BEGIN

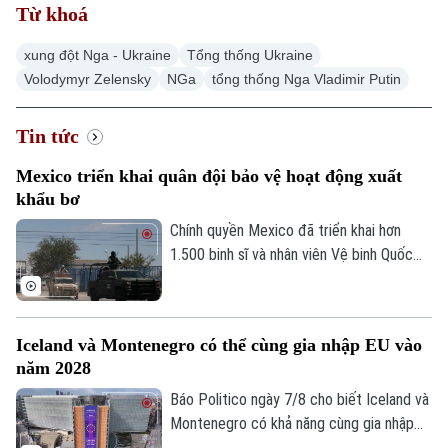
Từ khoá
xung đột Nga - Ukraine
Tổng thống Ukraine
Volodymyr Zelensky
NGa
tổng thống Nga Vladimir Putin
Tin tức
Mexico triển khai quân đội bảo vệ hoạt động xuất
khẩu bơ
Chính quyền Mexico đã triển khai hơn
1.500 binh sĩ và nhân viên Vệ binh Quốc
gia tới bang Michoacan – khu vực sản
xuất bơ trọng điểm ở miền Tây nước này,
nhằm ngăn chặn tình trạng tống tiền và
Iceland và Montenegro có thể cùng gia nhập EU vào
bạo lực của các băng nhóm tội phạm ảnh
năm 2028
hưởng tới hoạt động xuất khẩu quả bơ
sang Mỹ.
Báo Politico ngày 7/8 cho biết Iceland và
Montenegro có khả năng cùng gia nhập
Chuyên mục
Liên minh châu Âu (EU) vào năm 2028.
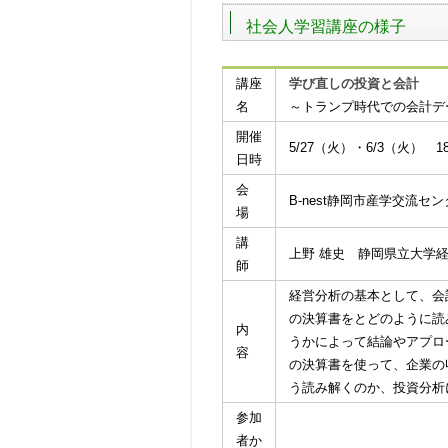
社会人学習講座の様子
講座
学び直しの投資と会計
名
～トランプ時代での会計デ
開催
5/27（火）・6/3（火） 18
日時
会
B-nest静岡市産学交流セ
場
講
上野 雄史 静岡県立大学経
師
経営分析の基本として、会
の決算書をとどのように読
内
うかによって結論やアプロ
容
の決算書を使って、企業の
う読み解くのか、投資分析
参加
者か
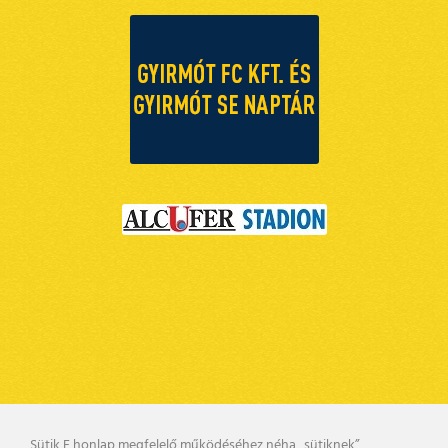
Sütik E honlap megfelelő működéséhez néha „sütiknek”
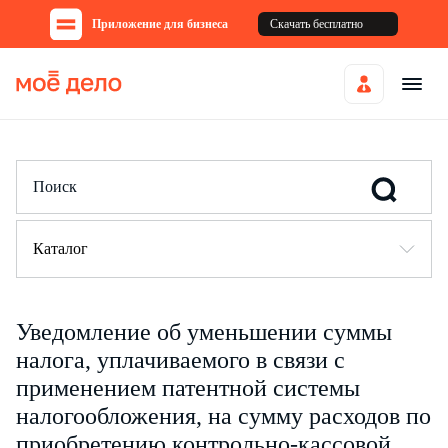
Приложение для бизнеса
Скачать бесплатно
Каталог
Уведомление об уменьшении суммы
налога, уплачиваемого в связи с
применением патентной системы
налогообложения, на сумму расходов по
приобретению контрольно-кассовой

END

**WHAT THE EXERCISE ASKS**:
Beginning at the start of the entries and stopping after the line that contains "gia tới bang Michoacan – khu vực sản", recast the text as a JSON list of strings, one string per line, with blank lines omitted. Leave the pictures out of the answer.

**RESPONSE**:
[
  "Từ khoá",
  "xung đột Nga - Ukraine",
  "Tổng thống Ukraine",
  "Volodymyr Zelensky",
  "NGa",
  "tổng thống Nga Vladimir Putin",
  "Tin tức",
  "Mexico triển khai quân đội bảo vệ hoạt động xuất",
  "khẩu bơ",
  "Chính quyền Mexico đã triển khai hơn",
  "1.500 binh sĩ và nhân viên Vệ binh Quốc",
  "gia tới bang Michoacan – khu vực sản"
]